Appellant submits that it was error to permit testimony as to respondent's poor financial condition; to allow comment on the fact that respondent had reached its full bonding limit; to allow respondent's counsel to prey on jury sympathy in his closing argument; and, to limit cross-examination of certain witnesses. There was evidence that appellant opened *161 up the matter of respondent's finances and bonding capacity and is not, therefore, in a position to make complaint about such testimony. Sigman v. Kopp, 378 S.W.2d 544, 547 (Mo.1964). The regulation of arguments of counsel and extent of cross-examination are matters entrusted to the trial court's discretion. Beesley v. Howe, 478 S.W.2d 649 (Mo.1972); State v. Stanley, 494 S.W.2d 682 (Mo.App.1973). We find no prejudicial abuse of that discretion in this case.

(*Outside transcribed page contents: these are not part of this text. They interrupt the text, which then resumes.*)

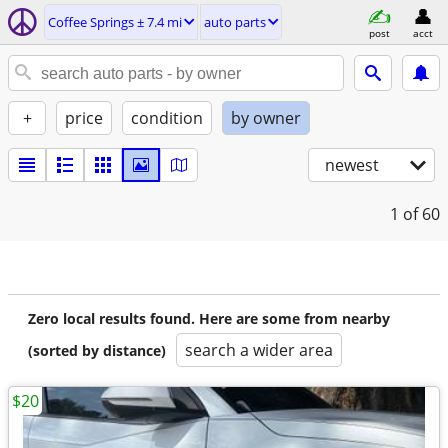
Coffee Springs ± 7.4 mi
auto parts
post
acct
+
price
condition
by owner
newest
1
of 60
Zero local results found. Here are some from nearby
search a wider area
(sorted by distance)
$20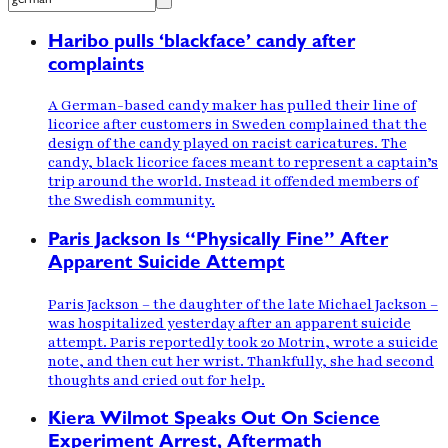
Haribo pulls ‘blackface’ candy after
complaints
A German-based candy maker has pulled their line of
licorice after customers in Sweden complained that the
design of the candy played on racist caricatures. The
candy, black licorice faces meant to represent a captain’s
trip around the world. Instead it offended members of
the Swedish community.
Paris Jackson Is “Physically Fine” After
Apparent Suicide Attempt
Paris Jackson – the daughter of the late Michael Jackson –
was hospitalized yesterday after an apparent suicide
attempt. Paris reportedly took 20 Motrin, wrote a suicide
note, and then cut her wrist. Thankfully, she had second
thoughts and cried out for help.
Kiera Wilmot Speaks Out On Science
Experiment Arrest, Aftermath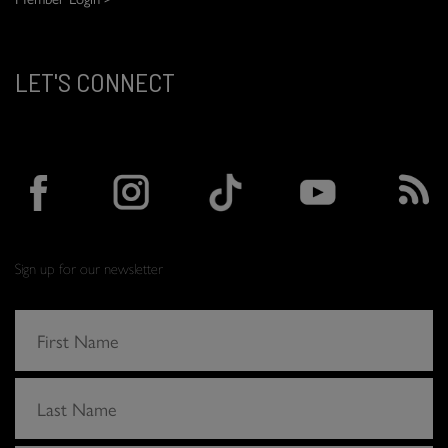
LET'S CONNECT
Sign up for our newsletter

Finally, appellant asserts that the jury should have been given an instruction as to the definition of "value" as contained in MAI No. 16.02 and a further instruction submitting the issue of whether there was in fact a taking of Madison Street. Neither instruction is necessary, as MAI 16.02 provides for a definition of fair market value which has previously been found to be inapplicable, and the word "value" is not so highly technical as is the term "fair market value" and thus does not require definition. The issue of the taking of Madison Street by appellant was uncontroverted as there was an admission on appellant's part that they did in fact anchor an overpass onto Madison Street and through their own construction company, pursuant to orders from appellant, did grade Madison Street. No instruction covering the taking of Madison Street was necessary.

The judgment is affirmed.

SMITH, P. J., and SIMEONE and KELLY, JJ., concur.

NOTES

[1] MAI 9.02:

"You must award defendant such sum as you believe was the difference between the fair market value of defendant's whole property immediately before the taking [on (date of appropriation)] and the value of defendant's remaining property immediately after such taking, which difference in value is the direct result of the taking and of the uses which plaintiff has the right to make of the property taken.